Wamen Stella Targetkan Pembangunan Sekolah Garuda Sumbawa Rampung Juni 2027
Wakil Menteri Pendidikan Tinggi, Sains, dan Teknologi Stella Christie menargetkan Sekolah Garuda Sumbawa selesai Juni 2027, menjanjikan pendidikan berkualitas global bagi anak bangsa.
Wakil Menteri Pendidikan Tinggi, Sains, dan Teknologi (Wamendiktisaintek) Stella Christie telah menetapkan target ambisius untuk pembangunan Sekolah Garuda di Kabupaten Sumbawa, Nusa Tenggara Barat. Proyek pendidikan unggulan ini diharapkan dapat rampung pada Juni 2027.
Proses pembangunan Sekolah Garuda direncanakan dimulai pada tahun 2026, dengan harapan dapat menerima peserta didik pada tahun ajaran 2027/2028. Inisiatif ini merupakan bagian dari upaya pemerintah untuk memastikan akses pendidikan bermutu tinggi bagi seluruh lapisan masyarakat.
Stella Christie menegaskan bahwa Sekolah Garuda adalah manifestasi nyata dari keseriusan Presiden Prabowo Subianto dalam menjamin setiap anak bangsa memperoleh pendidikan berkualitas global. Hal ini berlaku tanpa memandang latar belakang sosial atau wilayah asal mereka.
Visi dan Misi Pendidikan Unggulan
Melalui Sekolah Garuda, pemerintah memiliki visi untuk melahirkan lulusan-lulusan berprestasi yang mampu bersaing di kancah global. Para siswa diharapkan dapat melanjutkan studi ke perguruan tinggi ternama, baik di dalam maupun luar negeri.
Program ini dirancang sebagai kesinambungan kebijakan Presiden, mulai dari Sekolah Rakyat untuk desil 1 dan 2, hingga Sekolah Garuda bagi siswa-siswa paling berprestasi. Tujuannya adalah mendukung sarana pendidikan bagi mereka yang membutuhkan.
Wamendiktisaintek Stella Christie menekankan bahwa Sekolah Garuda diperuntukkan bagi mereka yang sebelumnya kesulitan mengakses pendidikan berkualitas. Ini menjadi peluang besar bagi anak-anak Indonesia untuk meraih masa depan cerah melalui pendidikan yang merata.
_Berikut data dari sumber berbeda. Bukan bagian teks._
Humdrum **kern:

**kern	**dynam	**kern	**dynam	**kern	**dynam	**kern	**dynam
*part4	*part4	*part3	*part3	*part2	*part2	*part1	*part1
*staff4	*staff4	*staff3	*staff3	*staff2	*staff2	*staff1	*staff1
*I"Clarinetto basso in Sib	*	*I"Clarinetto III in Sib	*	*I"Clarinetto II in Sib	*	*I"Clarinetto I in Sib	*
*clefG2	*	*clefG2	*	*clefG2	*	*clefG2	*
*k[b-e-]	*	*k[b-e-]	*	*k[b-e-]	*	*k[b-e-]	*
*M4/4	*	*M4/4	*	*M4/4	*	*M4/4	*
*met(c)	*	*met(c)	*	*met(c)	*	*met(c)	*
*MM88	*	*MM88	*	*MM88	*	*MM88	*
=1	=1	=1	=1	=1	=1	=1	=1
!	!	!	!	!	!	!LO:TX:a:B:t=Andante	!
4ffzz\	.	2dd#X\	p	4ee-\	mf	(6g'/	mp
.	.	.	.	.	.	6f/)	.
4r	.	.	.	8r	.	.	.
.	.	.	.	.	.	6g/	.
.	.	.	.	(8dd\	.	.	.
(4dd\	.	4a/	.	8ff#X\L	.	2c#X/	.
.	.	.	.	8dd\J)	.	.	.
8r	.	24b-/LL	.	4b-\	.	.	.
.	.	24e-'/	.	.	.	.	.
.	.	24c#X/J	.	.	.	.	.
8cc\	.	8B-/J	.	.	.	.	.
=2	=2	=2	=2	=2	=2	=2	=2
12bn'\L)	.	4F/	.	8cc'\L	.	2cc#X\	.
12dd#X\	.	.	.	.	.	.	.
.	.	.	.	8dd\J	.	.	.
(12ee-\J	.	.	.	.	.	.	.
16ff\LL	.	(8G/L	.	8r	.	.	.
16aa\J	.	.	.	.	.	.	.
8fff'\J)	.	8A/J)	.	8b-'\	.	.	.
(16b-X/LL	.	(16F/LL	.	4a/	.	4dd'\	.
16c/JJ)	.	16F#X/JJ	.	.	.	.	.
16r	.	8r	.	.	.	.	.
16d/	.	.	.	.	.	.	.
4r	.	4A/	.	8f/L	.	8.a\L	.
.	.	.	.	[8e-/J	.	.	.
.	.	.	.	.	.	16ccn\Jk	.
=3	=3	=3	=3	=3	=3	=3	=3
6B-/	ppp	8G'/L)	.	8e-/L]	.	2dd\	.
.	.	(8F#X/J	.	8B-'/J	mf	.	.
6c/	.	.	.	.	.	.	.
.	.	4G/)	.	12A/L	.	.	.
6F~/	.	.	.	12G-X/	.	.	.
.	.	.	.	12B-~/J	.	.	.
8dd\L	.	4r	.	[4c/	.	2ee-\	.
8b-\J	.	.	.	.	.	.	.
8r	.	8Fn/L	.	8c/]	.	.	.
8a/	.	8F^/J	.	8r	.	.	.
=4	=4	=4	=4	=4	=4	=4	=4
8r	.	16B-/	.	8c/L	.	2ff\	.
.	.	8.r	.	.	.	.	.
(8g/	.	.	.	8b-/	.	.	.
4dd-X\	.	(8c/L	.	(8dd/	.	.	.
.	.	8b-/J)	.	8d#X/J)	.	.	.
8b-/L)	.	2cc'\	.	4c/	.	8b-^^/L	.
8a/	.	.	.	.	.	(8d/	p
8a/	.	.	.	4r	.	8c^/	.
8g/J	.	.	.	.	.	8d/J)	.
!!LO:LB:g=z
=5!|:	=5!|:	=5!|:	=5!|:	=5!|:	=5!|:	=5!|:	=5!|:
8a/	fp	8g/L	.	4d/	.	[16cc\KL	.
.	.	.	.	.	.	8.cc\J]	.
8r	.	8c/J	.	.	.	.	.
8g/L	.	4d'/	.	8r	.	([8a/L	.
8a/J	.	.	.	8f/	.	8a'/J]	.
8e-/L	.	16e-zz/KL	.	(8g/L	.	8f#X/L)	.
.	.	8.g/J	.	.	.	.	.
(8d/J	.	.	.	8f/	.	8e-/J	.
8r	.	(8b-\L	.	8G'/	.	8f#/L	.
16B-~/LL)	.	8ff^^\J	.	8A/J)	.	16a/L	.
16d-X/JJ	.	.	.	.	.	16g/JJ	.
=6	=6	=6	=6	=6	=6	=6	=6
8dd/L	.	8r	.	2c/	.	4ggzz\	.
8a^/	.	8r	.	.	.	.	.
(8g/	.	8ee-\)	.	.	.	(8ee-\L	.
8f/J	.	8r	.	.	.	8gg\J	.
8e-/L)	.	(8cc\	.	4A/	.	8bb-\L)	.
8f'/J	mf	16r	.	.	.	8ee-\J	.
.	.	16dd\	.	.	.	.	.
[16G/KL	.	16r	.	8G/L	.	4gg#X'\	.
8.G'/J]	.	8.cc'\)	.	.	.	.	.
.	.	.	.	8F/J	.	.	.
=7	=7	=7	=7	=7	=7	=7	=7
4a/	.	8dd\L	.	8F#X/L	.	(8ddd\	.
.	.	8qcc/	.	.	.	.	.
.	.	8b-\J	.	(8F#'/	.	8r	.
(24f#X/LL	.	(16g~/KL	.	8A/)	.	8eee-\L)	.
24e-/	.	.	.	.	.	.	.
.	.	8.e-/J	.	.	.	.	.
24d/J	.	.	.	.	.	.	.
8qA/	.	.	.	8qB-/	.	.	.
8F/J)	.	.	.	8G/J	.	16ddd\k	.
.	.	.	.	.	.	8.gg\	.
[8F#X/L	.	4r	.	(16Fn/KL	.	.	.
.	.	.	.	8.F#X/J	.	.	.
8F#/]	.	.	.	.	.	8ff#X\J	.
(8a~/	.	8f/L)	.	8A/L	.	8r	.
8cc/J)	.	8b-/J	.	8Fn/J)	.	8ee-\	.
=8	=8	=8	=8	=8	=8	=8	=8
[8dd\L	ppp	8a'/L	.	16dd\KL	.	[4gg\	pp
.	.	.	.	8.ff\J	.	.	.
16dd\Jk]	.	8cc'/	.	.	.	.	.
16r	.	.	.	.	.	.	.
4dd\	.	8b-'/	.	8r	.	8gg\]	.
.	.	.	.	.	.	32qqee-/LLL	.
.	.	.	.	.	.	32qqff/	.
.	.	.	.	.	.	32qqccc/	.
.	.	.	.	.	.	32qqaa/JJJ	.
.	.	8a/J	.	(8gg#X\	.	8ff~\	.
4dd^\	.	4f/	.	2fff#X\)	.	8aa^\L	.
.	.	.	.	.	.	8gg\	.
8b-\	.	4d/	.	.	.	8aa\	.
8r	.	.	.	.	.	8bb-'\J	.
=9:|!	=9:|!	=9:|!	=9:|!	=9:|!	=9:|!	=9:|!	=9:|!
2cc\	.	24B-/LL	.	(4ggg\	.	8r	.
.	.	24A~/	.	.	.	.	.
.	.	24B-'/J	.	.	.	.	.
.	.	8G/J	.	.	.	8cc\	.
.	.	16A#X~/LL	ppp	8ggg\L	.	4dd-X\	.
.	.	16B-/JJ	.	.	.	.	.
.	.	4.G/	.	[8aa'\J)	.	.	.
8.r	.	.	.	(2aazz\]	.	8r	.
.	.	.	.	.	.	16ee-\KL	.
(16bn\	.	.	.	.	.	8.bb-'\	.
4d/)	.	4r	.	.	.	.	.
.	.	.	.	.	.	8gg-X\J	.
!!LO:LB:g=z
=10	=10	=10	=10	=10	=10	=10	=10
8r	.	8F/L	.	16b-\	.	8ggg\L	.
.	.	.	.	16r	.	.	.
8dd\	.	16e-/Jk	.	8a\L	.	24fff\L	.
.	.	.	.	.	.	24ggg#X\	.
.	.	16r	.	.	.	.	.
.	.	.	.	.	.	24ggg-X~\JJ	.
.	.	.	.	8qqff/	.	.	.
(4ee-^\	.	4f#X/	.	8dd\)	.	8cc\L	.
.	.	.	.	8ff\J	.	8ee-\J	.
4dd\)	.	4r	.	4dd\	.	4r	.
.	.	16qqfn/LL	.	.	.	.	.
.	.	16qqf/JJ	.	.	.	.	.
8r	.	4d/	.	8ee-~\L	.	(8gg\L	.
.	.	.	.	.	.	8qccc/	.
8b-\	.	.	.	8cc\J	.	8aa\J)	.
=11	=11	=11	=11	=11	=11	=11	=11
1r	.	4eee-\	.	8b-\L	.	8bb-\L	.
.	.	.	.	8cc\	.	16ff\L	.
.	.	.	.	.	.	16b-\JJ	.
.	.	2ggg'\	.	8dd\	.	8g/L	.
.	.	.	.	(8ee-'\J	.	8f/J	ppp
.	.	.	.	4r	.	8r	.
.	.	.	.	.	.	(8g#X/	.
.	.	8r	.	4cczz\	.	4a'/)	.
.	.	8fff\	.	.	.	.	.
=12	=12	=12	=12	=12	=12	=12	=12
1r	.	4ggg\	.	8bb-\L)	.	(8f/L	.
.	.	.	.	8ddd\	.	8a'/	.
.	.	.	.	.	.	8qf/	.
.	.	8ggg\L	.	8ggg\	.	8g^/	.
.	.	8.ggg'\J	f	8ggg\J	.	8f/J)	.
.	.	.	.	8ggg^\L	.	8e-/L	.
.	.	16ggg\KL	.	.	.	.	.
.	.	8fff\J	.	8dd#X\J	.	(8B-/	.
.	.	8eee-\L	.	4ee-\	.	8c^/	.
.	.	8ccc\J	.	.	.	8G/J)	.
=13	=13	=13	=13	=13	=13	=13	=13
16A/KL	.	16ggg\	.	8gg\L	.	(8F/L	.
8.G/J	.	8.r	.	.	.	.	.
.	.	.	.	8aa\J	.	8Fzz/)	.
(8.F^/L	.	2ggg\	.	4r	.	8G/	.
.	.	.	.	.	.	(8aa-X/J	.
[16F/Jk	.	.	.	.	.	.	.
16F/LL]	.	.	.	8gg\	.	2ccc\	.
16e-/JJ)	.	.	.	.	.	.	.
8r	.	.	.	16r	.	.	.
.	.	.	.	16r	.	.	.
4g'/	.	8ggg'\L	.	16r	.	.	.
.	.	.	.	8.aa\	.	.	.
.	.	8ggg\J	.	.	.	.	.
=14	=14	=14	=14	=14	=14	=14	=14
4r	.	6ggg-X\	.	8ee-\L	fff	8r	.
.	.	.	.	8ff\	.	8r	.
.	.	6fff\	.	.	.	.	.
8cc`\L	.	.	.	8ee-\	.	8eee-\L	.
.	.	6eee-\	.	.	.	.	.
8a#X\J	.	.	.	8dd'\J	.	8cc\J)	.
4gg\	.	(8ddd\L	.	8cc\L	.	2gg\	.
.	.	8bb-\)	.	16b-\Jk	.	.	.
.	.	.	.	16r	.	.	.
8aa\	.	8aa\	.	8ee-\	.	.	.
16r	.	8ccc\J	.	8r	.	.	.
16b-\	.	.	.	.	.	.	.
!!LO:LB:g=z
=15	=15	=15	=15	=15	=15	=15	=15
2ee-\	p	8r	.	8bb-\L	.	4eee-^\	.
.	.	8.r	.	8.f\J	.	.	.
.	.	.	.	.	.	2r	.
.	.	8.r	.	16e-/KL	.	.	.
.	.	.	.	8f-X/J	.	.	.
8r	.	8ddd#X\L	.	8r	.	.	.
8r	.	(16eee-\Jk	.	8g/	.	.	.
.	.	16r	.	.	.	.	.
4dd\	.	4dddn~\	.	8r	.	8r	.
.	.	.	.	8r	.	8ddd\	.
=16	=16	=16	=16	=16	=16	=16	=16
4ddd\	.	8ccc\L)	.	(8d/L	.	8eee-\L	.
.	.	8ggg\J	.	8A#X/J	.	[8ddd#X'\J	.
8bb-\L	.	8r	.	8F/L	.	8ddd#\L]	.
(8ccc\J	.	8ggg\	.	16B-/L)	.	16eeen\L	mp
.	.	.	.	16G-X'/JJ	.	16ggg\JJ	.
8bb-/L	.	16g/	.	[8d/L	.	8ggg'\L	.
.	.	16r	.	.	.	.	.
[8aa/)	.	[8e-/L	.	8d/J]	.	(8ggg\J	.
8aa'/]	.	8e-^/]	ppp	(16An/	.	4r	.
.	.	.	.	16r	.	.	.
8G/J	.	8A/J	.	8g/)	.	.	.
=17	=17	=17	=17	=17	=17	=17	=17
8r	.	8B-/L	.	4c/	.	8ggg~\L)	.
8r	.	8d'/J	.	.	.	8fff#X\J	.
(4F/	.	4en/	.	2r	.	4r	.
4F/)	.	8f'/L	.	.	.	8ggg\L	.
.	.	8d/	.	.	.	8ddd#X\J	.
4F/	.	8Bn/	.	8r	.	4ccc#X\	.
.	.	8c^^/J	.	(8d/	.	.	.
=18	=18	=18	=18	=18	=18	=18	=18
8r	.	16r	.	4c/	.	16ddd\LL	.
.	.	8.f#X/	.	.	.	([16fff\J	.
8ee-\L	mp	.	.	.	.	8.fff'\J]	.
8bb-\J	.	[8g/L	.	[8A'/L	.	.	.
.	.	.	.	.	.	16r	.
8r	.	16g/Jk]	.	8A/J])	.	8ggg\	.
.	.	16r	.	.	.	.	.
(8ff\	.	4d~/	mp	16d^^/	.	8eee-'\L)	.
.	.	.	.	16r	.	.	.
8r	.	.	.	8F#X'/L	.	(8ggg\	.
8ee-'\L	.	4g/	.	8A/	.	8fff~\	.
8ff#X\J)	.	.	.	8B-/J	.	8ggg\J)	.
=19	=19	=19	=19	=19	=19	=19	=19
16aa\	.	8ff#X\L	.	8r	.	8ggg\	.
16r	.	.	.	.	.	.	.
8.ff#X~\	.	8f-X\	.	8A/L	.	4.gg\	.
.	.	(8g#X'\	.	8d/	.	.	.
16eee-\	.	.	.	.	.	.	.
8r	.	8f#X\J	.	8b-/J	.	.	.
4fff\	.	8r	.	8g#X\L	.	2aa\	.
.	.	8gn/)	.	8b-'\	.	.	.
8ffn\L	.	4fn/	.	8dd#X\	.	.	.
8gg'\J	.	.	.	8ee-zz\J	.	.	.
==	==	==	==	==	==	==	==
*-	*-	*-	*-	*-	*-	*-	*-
Kurikulum Pengayaan dan Beasiswa Penuh
Untuk mencapai target kualitas pendidikan yang tinggi, siswa Sekolah Garuda akan dibekali dengan kurikulum pengayaan yang dirancang khusus. Kurikulum ini bertujuan memperkuat kapasitas akademik, karakter, kemampuan berpikir kritis, serta riset.
Meskipun diperkaya, kurikulum tersebut tetap mengacu pada kurikulum nasional yang berlaku. Pengayaan ini akan mengintegrasikan pendekatan International Baccalaureate (IB) untuk memberikan perspektif global yang komprehensif.
Sebagai bentuk keberpihakan terhadap pemerataan akses pendidikan, minimal 80 persen siswa Sekolah Garuda akan menerima beasiswa penuh. Kebijakan ini memastikan siswa berprestasi dari keluarga kurang mampu dapat mengenyam pendidikan unggulan tanpa terbebani biaya.
Dukungan Pemerintah Daerah dan Dampak Positif
Rencana pembangunan Sekolah Garuda di Sumbawa mendapat apresiasi dan dukungan penuh dari Bupati Sumbawa, Syarafuddin Jarot. Beliau menilai kehadiran sekolah ini akan menjadi tonggak penting dalam peningkatan kualitas pendidikan dan sumber daya manusia di wilayahnya.
Pemerintah Kabupaten Sumbawa berkomitmen penuh dalam proyek ini, termasuk dengan menghibahkan dua lokasi lahan untuk pembangunan sekolah. Selain itu, Pemkab siap bersinergi dengan pemerintah pusat dalam penyediaan infrastruktur pendukung yang diperlukan.
Bupati Jarot menyatakan bahwa ini adalah peluang besar bagi anak-anak Sumbawa untuk mengakses pendidikan unggul tanpa harus meninggalkan daerah sejak usia dini. Sinergi antara pusat dan daerah diharapkan dapat mempercepat realisasi proyek pendidikan strategis ini.